Considering Questrom’s 40-year career, the attention is understandable. The veteran C.E.O. has saved more companies than most executives have managed. As chief executive, he reversed the fortune of Neiman Marcus by revamping its customer service. He left Neiman in 1990 to head up Federated Department Stores, where he earned the moniker "turnaround artist" by taking the company out of chapter 11 bankruptcy proceedings. Questrom followed that up from 1999-2000 running Barneys New York, where he instituted an expansion into the contemporary category, a fashion area it now dominates (the retailer was bought by Dubai investment arm Istithmar for $942 million last August).

Questrom, 67, recently spoke to Portfolio.com by phone from his Aspen home, where he reflected on needed changes in the retail landscape, the mass-class phenomenon, and New York Fashion Week.


Portfolio.com: Given the recent economic outlook and the disquieting chatter about recession, what does that mean for the retail sector?
 
Questrom: The retail business has already slowed down, directly in relationship to the overall feeling of the economy.

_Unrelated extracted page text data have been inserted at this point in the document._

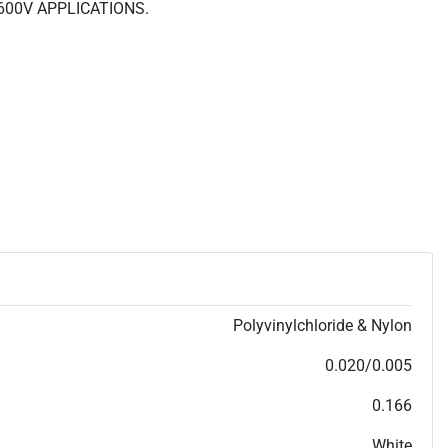
600V APPLICATIONS.
Polyvinylchloride & Nylon
0.020/0.005
0.166
White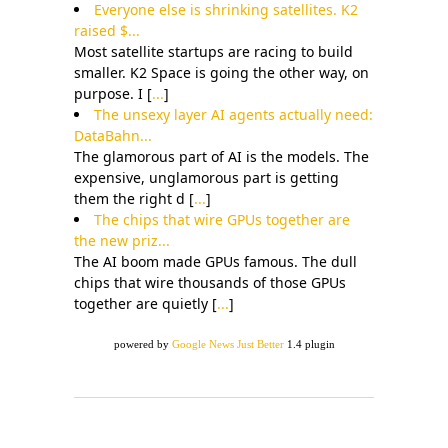
Everyone else is shrinking satellites. K2
raised $...
Most satellite startups are racing to build
smaller. K2 Space is going the other way, on
purpose. I [
...
]
The unsexy layer AI agents actually need:
DataBahn...
The glamorous part of AI is the models. The
expensive, unglamorous part is getting
them the right d [
...
]
The chips that wire GPUs together are
the new priz...
The AI boom made GPUs famous. The dull
chips that wire thousands of those GPUs
together are quietly [
...
]
powered by
Google News Just Better
1.4 plugin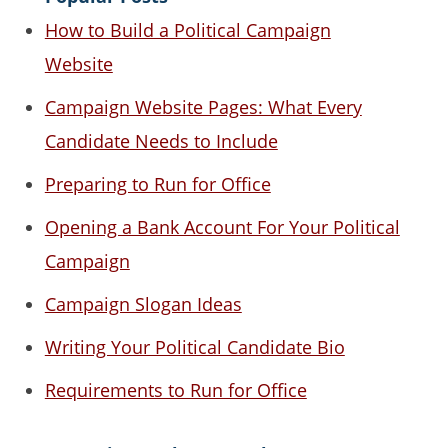
How to Build a Political Campaign
Website
Campaign Website Pages: What Every
Candidate Needs to Include
Preparing to Run for Office
Opening a Bank Account For Your Political
Campaign
Campaign Slogan Ideas
Writing Your Political Candidate Bio
Requirements to Run for Office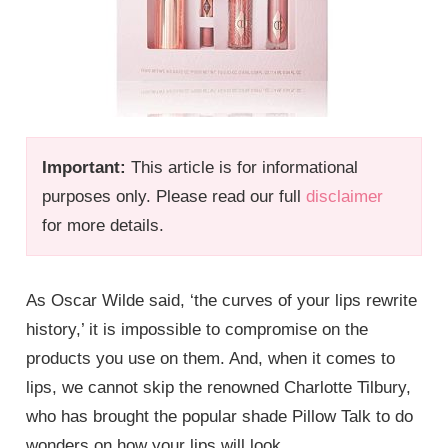
Important:
This article is for informational
purposes only. Please read our full
disclaimer
for more details.
As Oscar Wilde said, ‘the curves of your lips rewrite
history,’ it is impossible to compromise on the
products you use on them. And, when it comes to
lips, we cannot skip the renowned Charlotte Tilbury,
who has brought the popular shade Pillow Talk to do
wonders on how your lips will look.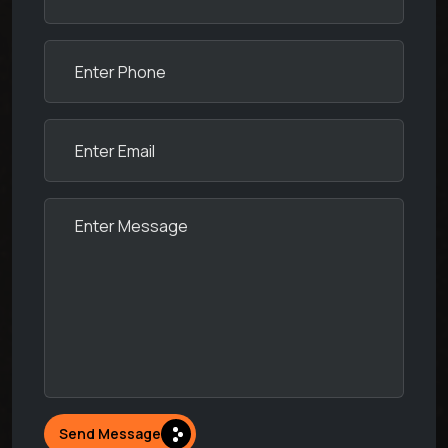
Send Message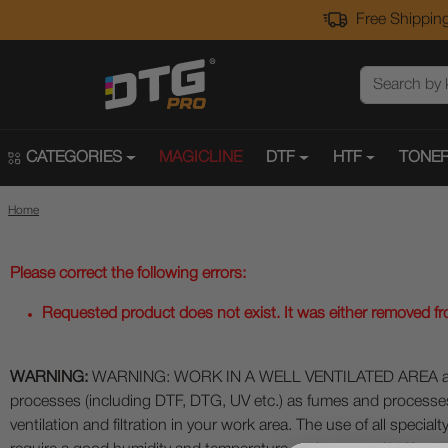
Free Shipping
CATEGORIES
MAGICLINE
DTF
HTF
TONER
Home
Please correct the following errors:
Requested product does not exist. It was either removed from
WARNING:
WARNING: WORK IN A WELL VENTILATED AREA and use
processes (including DTF, DTG, UV etc.) as fumes and process
ventilation and filtration in your work area. The use of all specia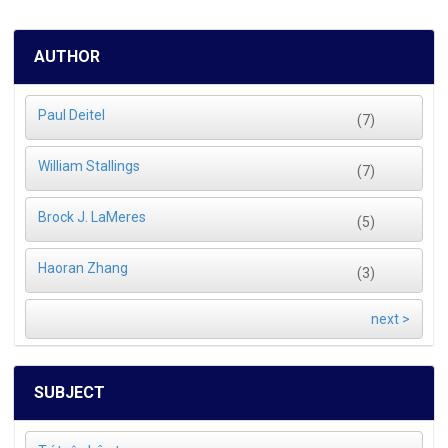
AUTHOR
Paul Deitel
(7)
William Stallings
(7)
Brock J. LaMeres
(5)
Haoran Zhang
(3)
next >
SUBJECT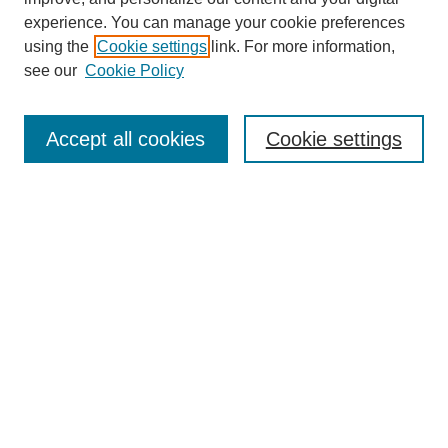
experience. You can manage your cookie preferences
using the
Cookie settings
link. For more information,
see our
Cookie Policy
Search
Accept all cookies
Cookie settings
Enter search terms:
Select context to search:
Advanced Search
Notify me via email or
RSS
Browse
Collections
Disciplines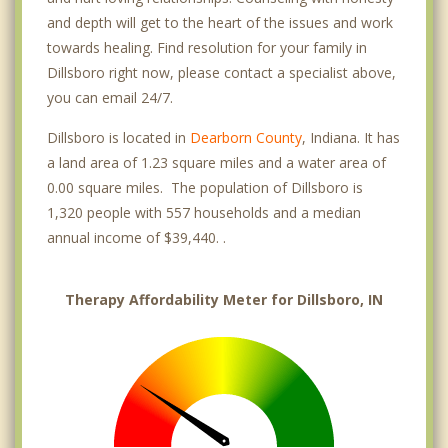
and depth will get to the heart of the issues and work
towards healing. Find resolution for your family in
Dillsboro right now, please contact a specialist above,
you can email 24/7.
Dillsboro is located in
Dearborn County
, Indiana. It has
a land area of 1.23 square miles and a water area of
0.00 square miles. The population of Dillsboro is
1,320 people with 557 households and a median
annual income of $39,440. .
Therapy Affordability Meter for Dillsboro, IN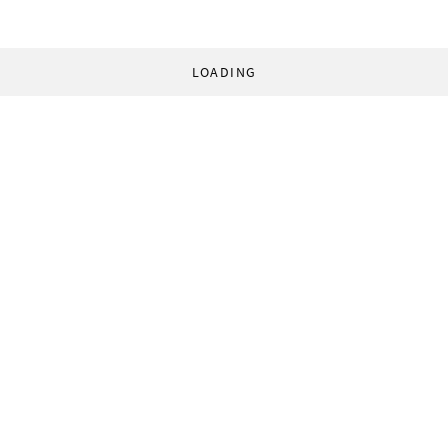
LOADING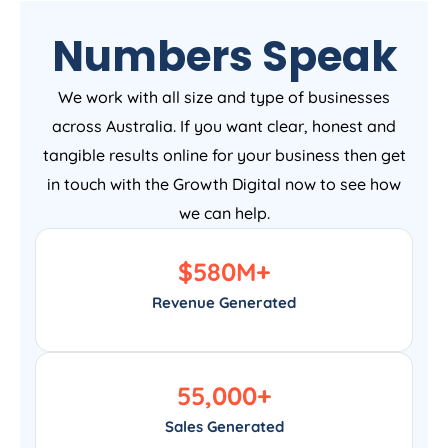
Numbers Speak
We work with all size and type of businesses
across Australia. If you want clear, honest and
tangible results online for your business then get
in touch with the Growth Digital now to see how
we can help.
$
580
M+
Revenue Generated
55,000
+
Sales Generated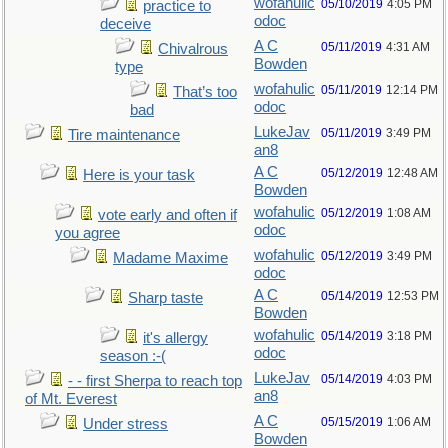
wofahulic
05/10/2019
4:05 PM
practice to
odoc
deceive
A C
05/11/2019
4:31 AM
Chivalrous
Bowden
type
wofahulic
05/11/2019
12:14 PM
That’s too
odoc
bad
LukeJav
05/11/2019
3:49 PM
Tire maintenance
an8
A C
05/12/2019
12:48 AM
Here is your task
Bowden
wofahulic
05/12/2019
1:08 AM
vote early and often if
odoc
you agree
wofahulic
05/12/2019
3:49 PM
Madame Maxime
odoc
A C
05/14/2019
12:53 PM
Sharp taste
Bowden
wofahulic
05/14/2019
3:18 PM
it's allergy
odoc
season :-(
LukeJav
05/14/2019
4:03 PM
- - first Sherpa to reach top
an8
of Mt. Everest
A C
05/15/2019
1:06 AM
Under stress
Bowden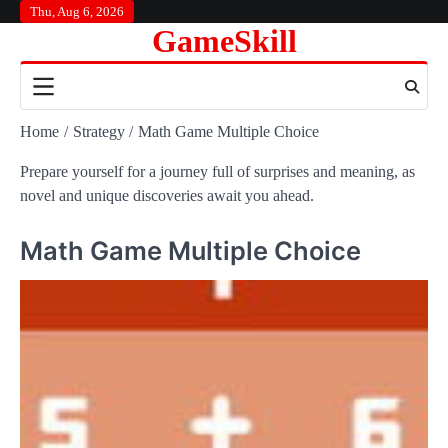
Skip
Thu, Aug 6, 2026
GameSkill
to
content
Home
Strategy
Math Game Multiple Choice
Prepare yourself for a journey full of surprises and meaning, as
novel and unique discoveries await you ahead.
Math Game Multiple Choice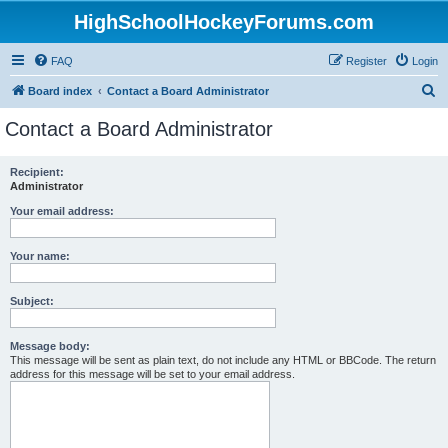
HighSchoolHockeyForums.com
FAQ
Register
Login
S
Board index
Contact a Board Administrator
e
Contact a Board Administrator
a
r
Recipient:
Administrator
c
h
Your email address:
Your name:
Subject:
Message body:
This message will be sent as plain text, do not include any HTML or BBCode. The return
address for this message will be set to your email address.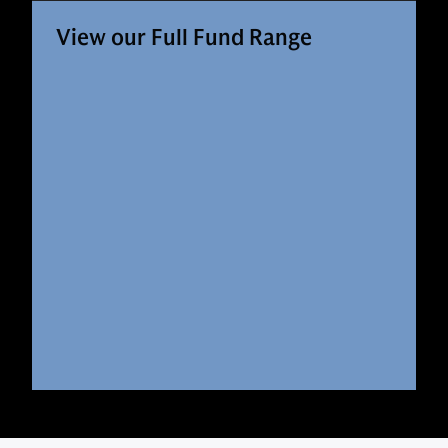
View our Full Fund Range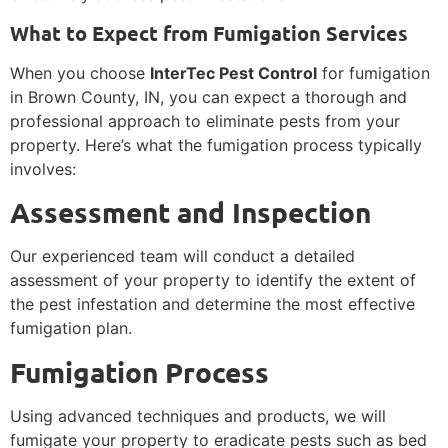
What to Expect from Fumigation Services
When you choose
InterTec Pest Control
for fumigation
in Brown County, IN, you can expect a thorough and
professional approach to eliminate pests from your
property. Here’s what the fumigation process typically
involves:
Assessment and Inspection
Our experienced team will conduct a detailed
assessment of your property to identify the extent of
the pest infestation and determine the most effective
fumigation plan.
Fumigation Process
Using advanced techniques and products, we will
fumigate your property to eradicate pests such as bed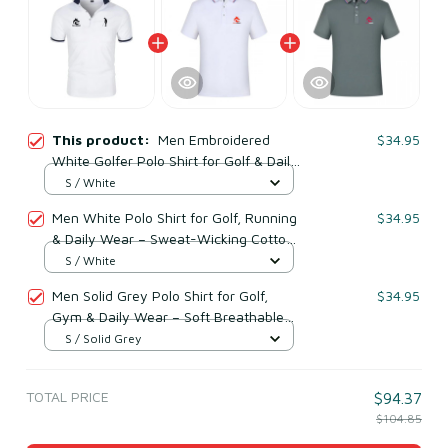
This product:
Men Embroidered
$34.95
White Golfer Polo Shirt for Golf & Daily
Wear – Breathable Cotton & Polyester
S / White
Men White Polo Shirt for Golf, Running
$34.95
& Daily Wear – Sweat-Wicking Cotton
& Polyester
S / White
Men Solid Grey Polo Shirt for Golf,
$34.95
Gym & Daily Wear – Soft Breathable
Cototn & Polyester
S / Solid Grey
TOTAL PRICE
$94.37
$104.85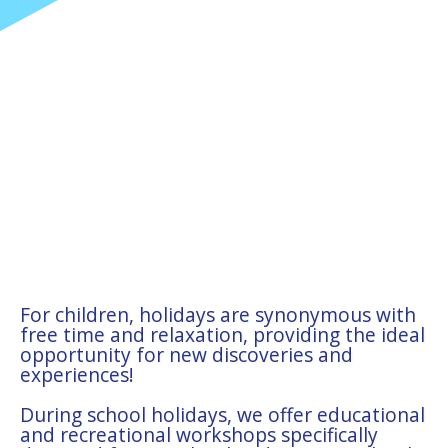
For children, holidays are synonymous with
free time and relaxation, providing the ideal
opportunity for new discoveries and
experiences!
During school holidays, we offer educational
and recreational workshops specifically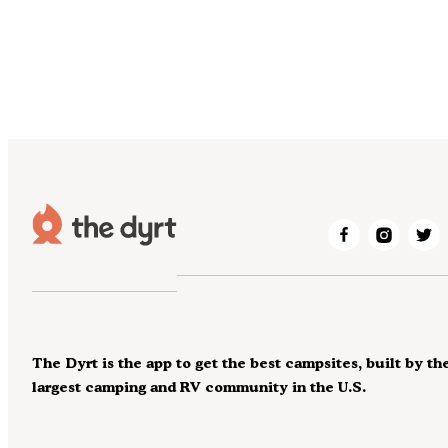
The Dyrt is the app to get the best campsites, built by th
largest camping and RV community in the U.S.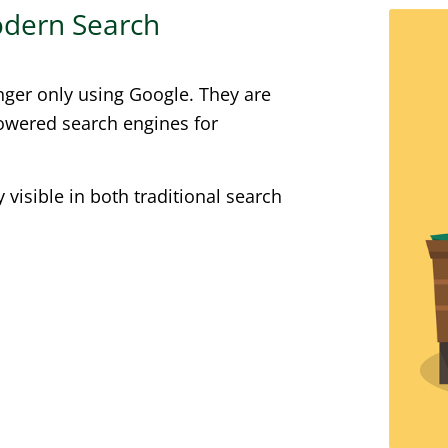
Modern Search
nger only using Google. They are
powered search engines for
visible in both traditional search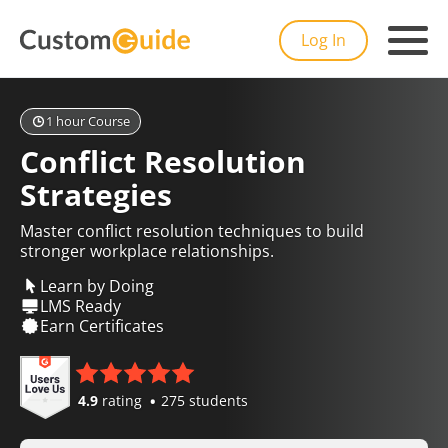
Log In
1 hour Course
Conflict Resolution
Strategies
Master conflict resolution techniques to build
stronger workplace relationships.
Learn by Doing
LMS Ready
Earn Certificates
4.9
rating
275 students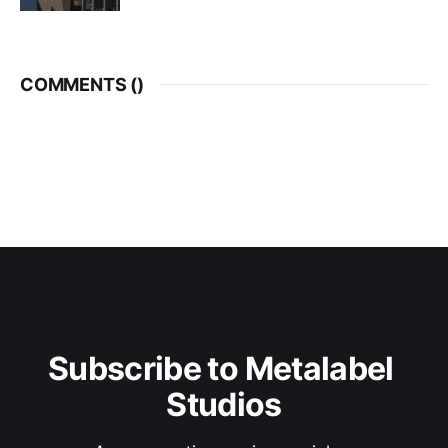
COMMENTS (
)
Subscribe to Metalabel 
Studios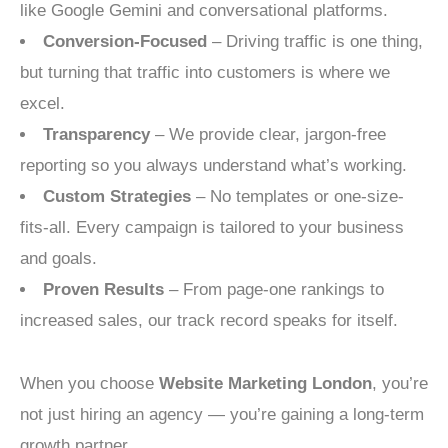
like Google Gemini and conversational platforms.
Conversion-Focused
– Driving traffic is one thing,
but turning that traffic into customers is where we
excel.
Transparency
– We provide clear, jargon-free
reporting so you always understand what’s working.
Custom Strategies
– No templates or one-size-
fits-all. Every campaign is tailored to your business
and goals.
Proven Results
– From page-one rankings to
increased sales, our track record speaks for itself.
When you choose
Website Marketing London
, you’re
not just hiring an agency — you’re gaining a long-term
growth partner.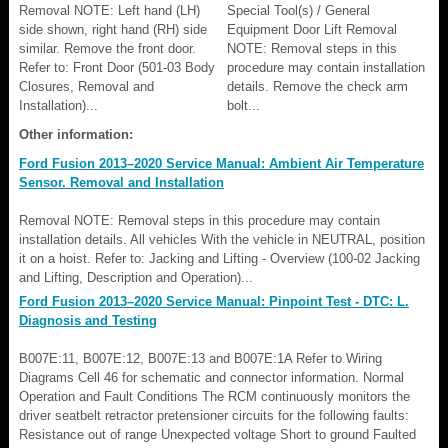
Removal NOTE: Left hand (LH)
Special Tool(s) / General
side shown, right hand (RH) side
Equipment Door Lift Removal
similar. Remove the front door.
NOTE: Removal steps in this
Refer to: Front Door (501-03 Body
procedure may contain installation
Closures, Removal and
details. Remove the check arm
Installation)...
bolt...
Other information:
Ford Fusion 2013–2020 Service Manual: Ambient Air Temperature
Sensor. Removal and Installation
Removal NOTE: Removal steps in this procedure may contain
installation details. All vehicles With the vehicle in NEUTRAL, position
it on a hoist. Refer to: Jacking and Lifting - Overview (100-02 Jacking
and Lifting, Description and Operation)...
Ford Fusion 2013–2020 Service Manual: Pinpoint Test - DTC: L.
Diagnosis and Testing
B007E:11, B007E:12, B007E:13 and B007E:1A Refer to Wiring
Diagrams Cell 46 for schematic and connector information. Normal
Operation and Fault Conditions The RCM continuously monitors the
driver seatbelt retractor pretensioner circuits for the following faults:
Resistance out of range Unexpected voltage Short to ground Faulted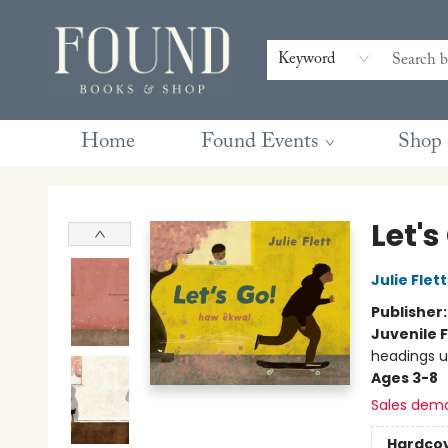
Contact & Hours
Gift Cards
Book Club Questions
Retreats
Blog
Terms & Conditions
Keyword
Home
Found Events
Shop
Found Books & Shop
Let's
Julie Flett
Publisher
Juvenile F
headings u
Ages 3-8
Sales dem
Hardco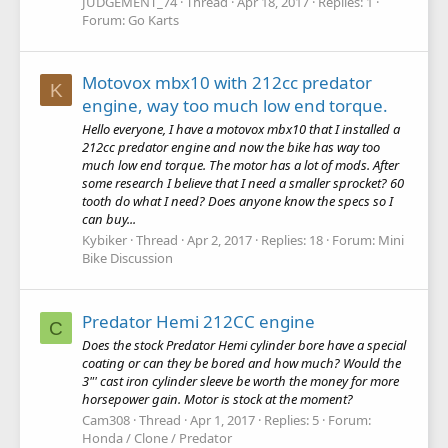
JUDGEMENT_74
Thread
Apr 18, 2017
Replies: 1
Forum:
Go Karts
Motovox mbx10 with 212cc predator
K
engine, way too much low end torque.
Hello everyone, I have a motovox mbx10 that I installed a
212cc predator engine and now the bike has way too
much low end torque. The motor has a lot of mods. After
some research I believe that I need a smaller sprocket? 60
tooth do what I need? Does anyone know the specs so I
can buy...
Kybiker
Thread
Apr 2, 2017
Replies: 18
Forum:
Mini
Bike Discussion
Predator Hemi 212CC engine
C
Does the stock Predator Hemi cylinder bore have a special
coating or can they be bored and how much? Would the
3"' cast iron cylinder sleeve be worth the money for more
horsepower gain. Motor is stock at the moment?
Cam308
Thread
Apr 1, 2017
Replies: 5
Forum:
Honda / Clone / Predator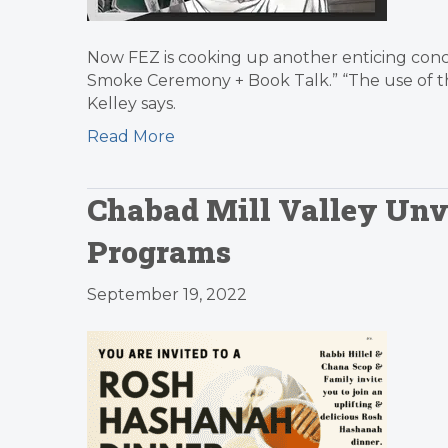
Now FEZ is cooking up another enticing con
Smoke Ceremony + Book Talk.” “The use of the
Kelley says.
Read More
Chabad Mill Valley Unve
Programs
September 19, 2022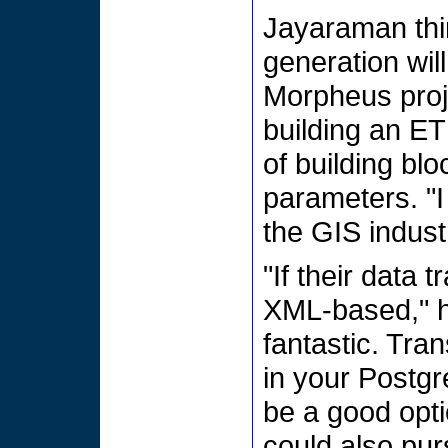
Jayaraman thi
generation will
Morpheus proje
building an E
of building bl
parameters. "I 
the GIS indust
"If their data 
XML-based," he 
fantastic. Tr
in your Postgr
be a good opti
could also pur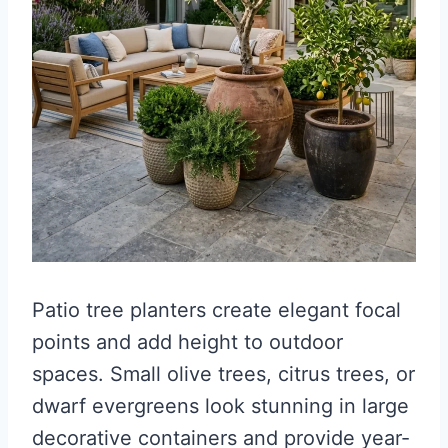
Patio tree planters create elegant focal
points and add height to outdoor
spaces. Small olive trees, citrus trees, or
dwarf evergreens look stunning in large
decorative containers and provide year-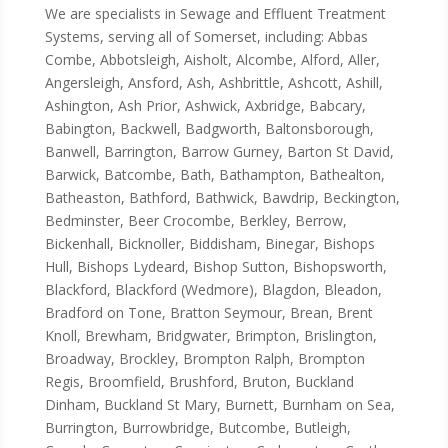
We are specialists in Sewage and Effluent Treatment
Systems, serving all of Somerset, including: Abbas
Combe, Abbotsleigh, Aisholt, Alcombe, Alford, Aller,
Angersleigh, Ansford, Ash, Ashbrittle, Ashcott, Ashill,
Ashington, Ash Prior, Ashwick, Axbridge, Babcary,
Babington, Backwell, Badgworth, Baltonsborough,
Banwell, Barrington, Barrow Gurney, Barton St David,
Barwick, Batcombe, Bath, Bathampton, Bathealton,
Batheaston, Bathford, Bathwick, Bawdrip, Beckington,
Bedminster, Beer Crocombe, Berkley, Berrow,
Bickenhall, Bicknoller, Biddisham, Binegar, Bishops
Hull, Bishops Lydeard, Bishop Sutton, Bishopsworth,
Blackford, Blackford (Wedmore), Blagdon, Bleadon,
Bradford on Tone, Bratton Seymour, Brean, Brent
Knoll, Brewham, Bridgwater, Brimpton, Brislington,
Broadway, Brockley, Brompton Ralph, Brompton
Regis, Broomfield, Brushford, Bruton, Buckland
Dinham, Buckland St Mary, Burnett, Burnham on Sea,
Burrington, Burrowbridge, Butcombe, Butleigh,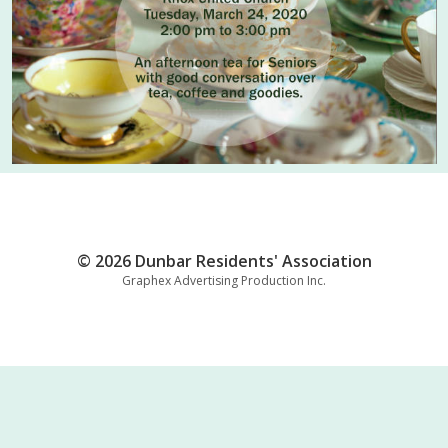
© 2026 Dunbar Residents' Association
Graphex Advertising Production Inc.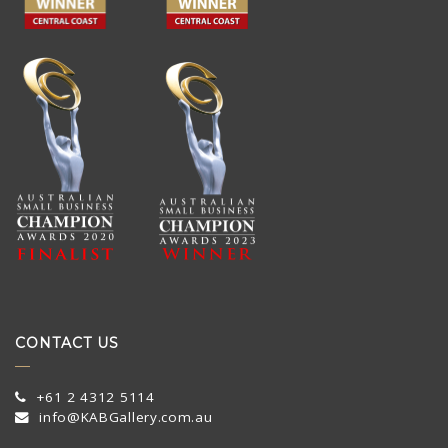
CONTACT US
+61 2 4312 5114
info@KABGallery.com.au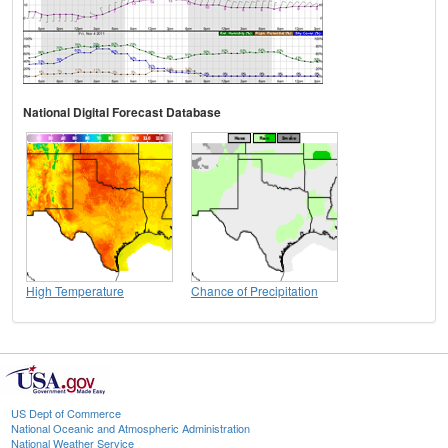
National Digital Forecast Database
High Temperature
Chance of Precipitation
US Dept of Commerce
National Oceanic and Atmospheric Administration
National Weather Service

That’s the obvious thing. Everyone’s talking about the subprime, but the subprime is only a small part of the issue. The real issue is people seeing the value of their overall home market drop—precipitously. Five years before all this, the value of their homes was going in a positive direction, extremely positive, and they took out a lot of money in financing and put that money into the marketplace, whether that was in buying a new car or buying apparel or renovating their house. With that benefit the economy had with the inflation of homes, you now have a double reverse, because people are not only taking money out of the market, now their house is worth less, and that’s a real psychological negative.
 
Portfolio.com: Is the U.S. economy in a recession?
 
Questrom: I’m not an economist, so I don’t want to say. But there’s a general malaise in the marketplace, and that’s going to play out over the next several quarters.
 
Portfolio.com: How does that affect a retailer like Wal-Mart?
 
Questrom: Wal-Mart benefits dramatically in a couple ways. One, there is nobody who has lower cost-of-operation, so if, as a customer, I’m pressed in terms of my own spending ability, I’m going to Wal-Mart. In addition to that, Wal-Mart has a very big presence in the food industry, and that part of the economy has gone up. Food prices have gone up I would say probably in the range of 4 to 6 percent, and Wal-Mart is enjoying big increases. When you’re looking at retailing and other retailers, most people think of Wal-Mart in terms of Target and Sears, but they usually don’t put Wal-Mart in the supermarket category. Wal-Mart has the biggest piece of the supermarket business, and all supermarkets have done quite well and are still doing quite well.